PROBLEM =
Pick out all lines with the word "FUNCODE" from the records that follow.
======== SOURCE INFORMATION
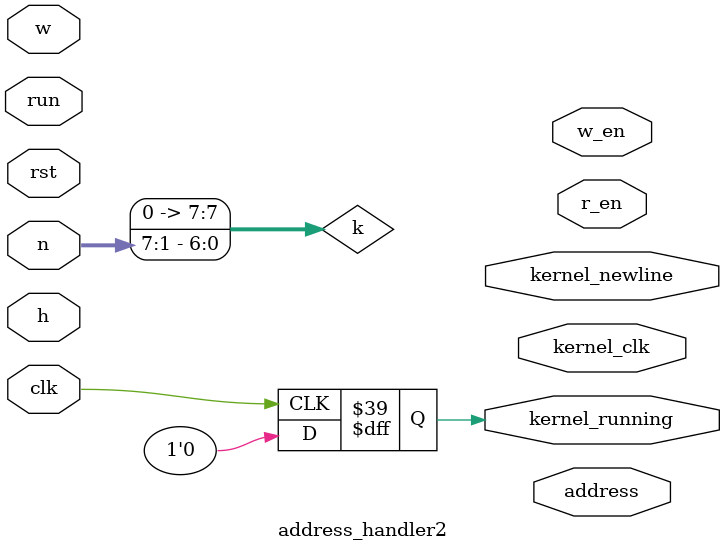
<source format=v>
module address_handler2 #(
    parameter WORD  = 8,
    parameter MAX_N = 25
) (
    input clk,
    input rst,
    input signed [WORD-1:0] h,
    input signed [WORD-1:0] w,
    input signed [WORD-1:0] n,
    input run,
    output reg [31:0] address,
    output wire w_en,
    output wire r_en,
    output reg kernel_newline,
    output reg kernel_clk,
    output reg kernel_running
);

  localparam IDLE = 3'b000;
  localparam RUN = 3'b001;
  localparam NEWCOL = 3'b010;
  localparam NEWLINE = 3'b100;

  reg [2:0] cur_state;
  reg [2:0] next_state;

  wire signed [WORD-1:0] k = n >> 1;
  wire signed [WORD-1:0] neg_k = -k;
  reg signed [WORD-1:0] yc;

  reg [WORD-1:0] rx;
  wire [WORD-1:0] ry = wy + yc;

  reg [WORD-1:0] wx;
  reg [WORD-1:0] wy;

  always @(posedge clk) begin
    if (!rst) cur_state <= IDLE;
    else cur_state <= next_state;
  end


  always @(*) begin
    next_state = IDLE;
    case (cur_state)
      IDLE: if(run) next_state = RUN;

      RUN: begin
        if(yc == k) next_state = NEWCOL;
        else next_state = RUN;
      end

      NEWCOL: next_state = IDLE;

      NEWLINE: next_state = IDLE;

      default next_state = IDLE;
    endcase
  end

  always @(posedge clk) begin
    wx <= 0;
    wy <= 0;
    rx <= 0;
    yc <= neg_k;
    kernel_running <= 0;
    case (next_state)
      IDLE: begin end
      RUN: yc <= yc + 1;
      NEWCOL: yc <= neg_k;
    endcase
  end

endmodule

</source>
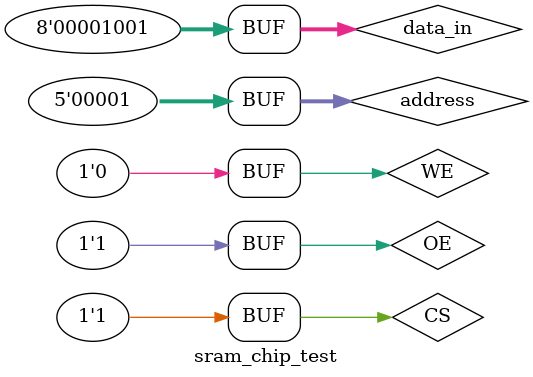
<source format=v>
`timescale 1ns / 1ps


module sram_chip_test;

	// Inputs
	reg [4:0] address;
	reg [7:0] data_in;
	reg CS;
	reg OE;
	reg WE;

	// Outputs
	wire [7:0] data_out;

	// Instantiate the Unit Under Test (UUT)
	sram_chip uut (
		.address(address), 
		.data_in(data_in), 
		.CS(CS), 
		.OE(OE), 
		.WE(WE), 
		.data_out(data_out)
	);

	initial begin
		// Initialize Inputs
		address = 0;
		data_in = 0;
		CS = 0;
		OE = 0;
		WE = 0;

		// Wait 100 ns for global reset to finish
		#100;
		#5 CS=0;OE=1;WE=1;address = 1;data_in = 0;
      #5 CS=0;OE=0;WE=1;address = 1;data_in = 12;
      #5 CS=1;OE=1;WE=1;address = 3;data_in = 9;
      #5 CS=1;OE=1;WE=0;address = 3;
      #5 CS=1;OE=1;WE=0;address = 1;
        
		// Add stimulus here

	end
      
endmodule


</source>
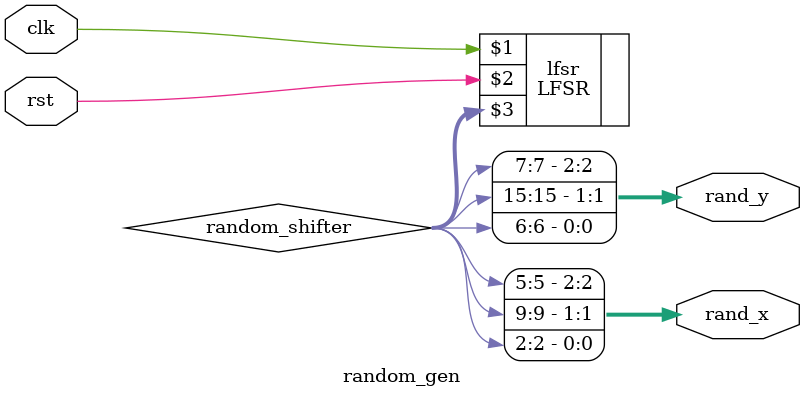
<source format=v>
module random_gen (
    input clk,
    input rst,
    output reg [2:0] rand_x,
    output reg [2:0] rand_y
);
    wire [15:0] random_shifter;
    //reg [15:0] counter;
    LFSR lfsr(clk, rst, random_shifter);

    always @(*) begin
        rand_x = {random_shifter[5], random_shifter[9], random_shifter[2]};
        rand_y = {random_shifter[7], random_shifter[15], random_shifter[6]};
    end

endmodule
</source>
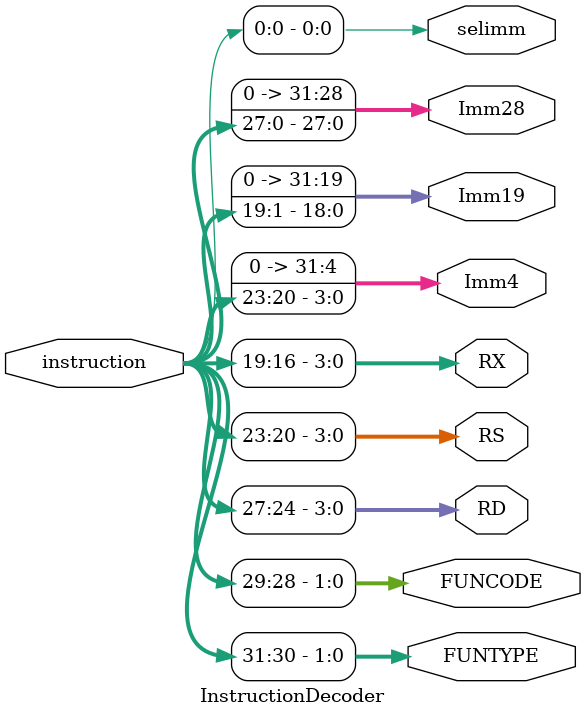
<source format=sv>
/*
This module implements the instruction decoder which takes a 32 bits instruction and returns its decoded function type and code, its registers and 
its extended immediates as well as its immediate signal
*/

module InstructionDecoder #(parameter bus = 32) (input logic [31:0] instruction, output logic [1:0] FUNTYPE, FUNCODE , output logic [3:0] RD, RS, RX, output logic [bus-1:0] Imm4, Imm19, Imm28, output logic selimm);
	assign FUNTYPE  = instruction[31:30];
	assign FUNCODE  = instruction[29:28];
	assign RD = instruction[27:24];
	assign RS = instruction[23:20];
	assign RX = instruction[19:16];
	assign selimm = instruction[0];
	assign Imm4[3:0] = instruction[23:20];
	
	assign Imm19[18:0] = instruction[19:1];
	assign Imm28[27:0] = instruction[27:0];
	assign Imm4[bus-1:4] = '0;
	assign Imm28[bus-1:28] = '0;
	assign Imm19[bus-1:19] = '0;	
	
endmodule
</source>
================
======== SOURCE INFORMATION
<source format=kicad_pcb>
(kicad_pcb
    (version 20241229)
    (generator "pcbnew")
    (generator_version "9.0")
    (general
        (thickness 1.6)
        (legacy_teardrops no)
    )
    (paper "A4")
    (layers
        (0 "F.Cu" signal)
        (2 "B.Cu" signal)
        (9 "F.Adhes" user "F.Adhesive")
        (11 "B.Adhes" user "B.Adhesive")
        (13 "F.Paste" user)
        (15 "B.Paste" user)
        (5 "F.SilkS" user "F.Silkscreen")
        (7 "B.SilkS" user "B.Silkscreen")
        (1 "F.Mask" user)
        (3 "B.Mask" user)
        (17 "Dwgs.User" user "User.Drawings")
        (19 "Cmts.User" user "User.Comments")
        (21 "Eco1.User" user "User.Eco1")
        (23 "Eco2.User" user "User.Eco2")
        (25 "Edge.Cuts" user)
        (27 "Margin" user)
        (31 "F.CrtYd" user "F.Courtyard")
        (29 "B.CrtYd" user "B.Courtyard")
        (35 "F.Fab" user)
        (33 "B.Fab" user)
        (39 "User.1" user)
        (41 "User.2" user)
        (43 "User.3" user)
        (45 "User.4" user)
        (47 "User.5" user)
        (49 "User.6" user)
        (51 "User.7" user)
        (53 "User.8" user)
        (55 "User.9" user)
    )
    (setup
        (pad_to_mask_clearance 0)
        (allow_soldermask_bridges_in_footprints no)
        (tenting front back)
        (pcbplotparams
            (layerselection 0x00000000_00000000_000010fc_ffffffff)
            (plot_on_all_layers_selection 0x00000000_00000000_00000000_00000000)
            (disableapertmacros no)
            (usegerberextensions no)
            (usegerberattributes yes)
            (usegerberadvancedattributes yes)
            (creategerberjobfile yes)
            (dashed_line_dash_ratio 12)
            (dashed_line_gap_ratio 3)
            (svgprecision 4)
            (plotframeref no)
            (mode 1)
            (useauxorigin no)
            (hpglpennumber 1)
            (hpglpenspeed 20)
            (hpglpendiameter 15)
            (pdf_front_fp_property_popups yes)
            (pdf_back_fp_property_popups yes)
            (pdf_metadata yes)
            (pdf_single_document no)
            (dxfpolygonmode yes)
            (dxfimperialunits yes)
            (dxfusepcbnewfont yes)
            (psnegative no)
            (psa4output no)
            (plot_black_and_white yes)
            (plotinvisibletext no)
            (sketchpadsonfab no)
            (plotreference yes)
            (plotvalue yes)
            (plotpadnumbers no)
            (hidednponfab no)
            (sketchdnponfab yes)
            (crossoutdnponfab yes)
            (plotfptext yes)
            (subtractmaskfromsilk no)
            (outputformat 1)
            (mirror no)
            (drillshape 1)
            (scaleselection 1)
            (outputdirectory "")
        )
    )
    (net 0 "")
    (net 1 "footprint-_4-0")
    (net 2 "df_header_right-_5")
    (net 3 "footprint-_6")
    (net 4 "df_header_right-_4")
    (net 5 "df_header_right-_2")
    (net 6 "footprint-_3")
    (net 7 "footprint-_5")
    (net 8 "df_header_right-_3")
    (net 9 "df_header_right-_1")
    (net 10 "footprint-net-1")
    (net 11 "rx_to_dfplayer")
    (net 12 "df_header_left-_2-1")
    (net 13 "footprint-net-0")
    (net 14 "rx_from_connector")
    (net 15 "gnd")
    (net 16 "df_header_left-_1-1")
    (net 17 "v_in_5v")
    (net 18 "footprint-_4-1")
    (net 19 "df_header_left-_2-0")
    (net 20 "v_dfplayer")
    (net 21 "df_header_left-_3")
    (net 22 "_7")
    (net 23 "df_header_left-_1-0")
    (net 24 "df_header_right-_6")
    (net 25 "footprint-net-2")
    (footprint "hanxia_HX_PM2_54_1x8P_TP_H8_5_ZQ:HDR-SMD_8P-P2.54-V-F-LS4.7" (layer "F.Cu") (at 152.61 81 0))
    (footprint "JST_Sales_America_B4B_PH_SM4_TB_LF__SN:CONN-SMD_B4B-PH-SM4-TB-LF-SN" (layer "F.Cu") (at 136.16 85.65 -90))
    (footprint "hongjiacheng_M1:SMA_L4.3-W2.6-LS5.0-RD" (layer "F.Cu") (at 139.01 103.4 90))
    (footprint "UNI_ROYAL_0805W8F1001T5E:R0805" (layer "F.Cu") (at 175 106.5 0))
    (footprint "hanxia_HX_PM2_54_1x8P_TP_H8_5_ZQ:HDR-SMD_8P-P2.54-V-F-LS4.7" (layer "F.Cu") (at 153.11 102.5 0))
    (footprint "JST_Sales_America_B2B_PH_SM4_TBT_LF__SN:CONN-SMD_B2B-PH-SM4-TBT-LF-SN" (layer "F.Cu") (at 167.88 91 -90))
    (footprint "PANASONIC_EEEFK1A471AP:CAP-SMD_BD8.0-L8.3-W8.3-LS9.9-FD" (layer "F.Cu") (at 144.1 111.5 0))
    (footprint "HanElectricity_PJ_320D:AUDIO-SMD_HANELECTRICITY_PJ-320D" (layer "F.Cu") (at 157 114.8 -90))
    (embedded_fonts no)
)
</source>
================
======== SOURCE INFORMATION
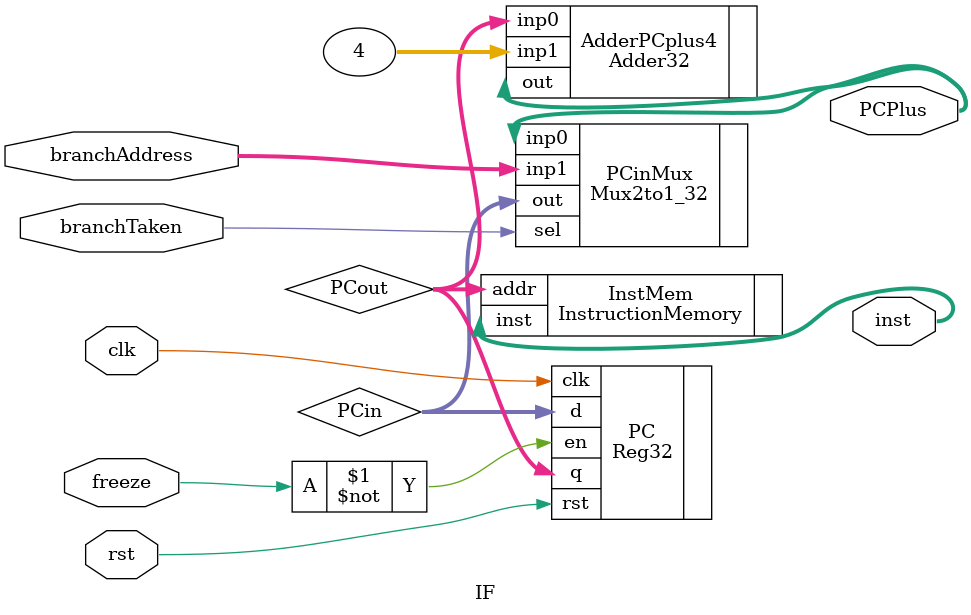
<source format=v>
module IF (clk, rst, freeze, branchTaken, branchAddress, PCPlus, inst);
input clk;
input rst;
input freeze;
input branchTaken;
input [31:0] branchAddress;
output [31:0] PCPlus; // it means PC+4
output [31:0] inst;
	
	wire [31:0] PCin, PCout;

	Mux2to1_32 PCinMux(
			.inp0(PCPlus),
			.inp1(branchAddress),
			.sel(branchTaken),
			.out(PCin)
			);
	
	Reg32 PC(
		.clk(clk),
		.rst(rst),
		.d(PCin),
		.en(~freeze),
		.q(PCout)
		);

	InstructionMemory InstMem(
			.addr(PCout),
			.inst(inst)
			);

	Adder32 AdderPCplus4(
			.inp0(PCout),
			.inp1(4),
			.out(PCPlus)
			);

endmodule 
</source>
================
SOLUTION TO THIS TASK =
module InstructionDecoder #(parameter bus = 32) (input logic [31:0] instruction, output logic [1:0] FUNTYPE, FUNCODE , output logic [3:0] RD, RS, RX, output logic [bus-1:0] Imm4, Imm19, Imm28, output logic selimm);
	assign FUNCODE  = instruction[29:28];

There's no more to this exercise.